▸ Problem to solve: Reproduce the part of the post about the Star Magazine headline that starts at "THAT HEADLINE IS" and ends after "that headline exists.", copying it word for word.

▸ Excerpt provided:
☆ ☆ ☆ ☆
THAT HEADLINE IS NOT TRUE. But pretty amazing that from my apartment living room I can fabricate any headline I want and just simply click a button & the potential for lots of people to see that headline exists.

This cover of Star Magazine exploded across the checkout lines of grocery stores nationwide just a few months ago. That title is incredibly misleading- first of all, there is no hard facts behind this story other than the fact that some 20 year old girl is “claiming” (merely by word of mouth) that the teen pop-star and her had quick one night stand in a bathroom that resulted in her pregnancy. When this headline ran there was absolutely NO paternity test or hard facts or enough sources to verify such a claim- terrible journalism. Accuracy is vital in the world of journalism, without it there is no credibility & the people are misinformed and journalists have violated their duty to the people.

Now Star Magazine, isn’t exactly famous for its accuracy and in depth news pieces, it’s a juicy celeb-gossip magazine that serves as a purely entertainment medium. Which is fine, I suppose. I mean I can’t lie, I have to disclose that sometimes I indulge in a little guilty pleasure by reading magazines like this one- but as an example of journalism it is way off!

So, here is my transition- the emerging world online is making it SO VERY easy for headlines like this to be published at a much faster rate and reach a much wider audience than this. And quite frankly, that’s a tad bit scary…actually it’s really scary. That means people are much more prone to indulging in news that is inaccurate, fabricated, sensationalized, biased and misleading. News dissemination should be an honest, truthful, informative and helpful process for people. This Justin Bieber story wasn’t just at checkout lines, it erupted across the web- individual bloggers picked it up, entertainment sources picked up the stories- it went viral. And all of this went down without any fact-checking or reliable source feedback. Hundreds of thousands of Americans (even people outside the states) were reading this headline and gasping that the teen pop-star was now a father of some young girl’s baby and all those shocked Americans went to their friends and blabbed the headline. This story probably spread like wildfire across the states.
☆ ☆ ☆ ☆
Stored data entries
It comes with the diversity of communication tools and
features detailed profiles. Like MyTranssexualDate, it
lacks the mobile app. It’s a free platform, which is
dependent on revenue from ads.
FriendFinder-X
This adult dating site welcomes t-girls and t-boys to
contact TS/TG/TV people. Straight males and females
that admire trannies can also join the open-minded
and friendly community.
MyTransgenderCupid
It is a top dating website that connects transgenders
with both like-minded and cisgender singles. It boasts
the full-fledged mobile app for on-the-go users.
☆ ☆ ☆ ☆
▸ Task response:
THAT HEADLINE IS NOT TRUE. But pretty amazing that from my apartment living room I can fabricate any headline I want and just simply click a button & the potential for lots of people to see that headline exists.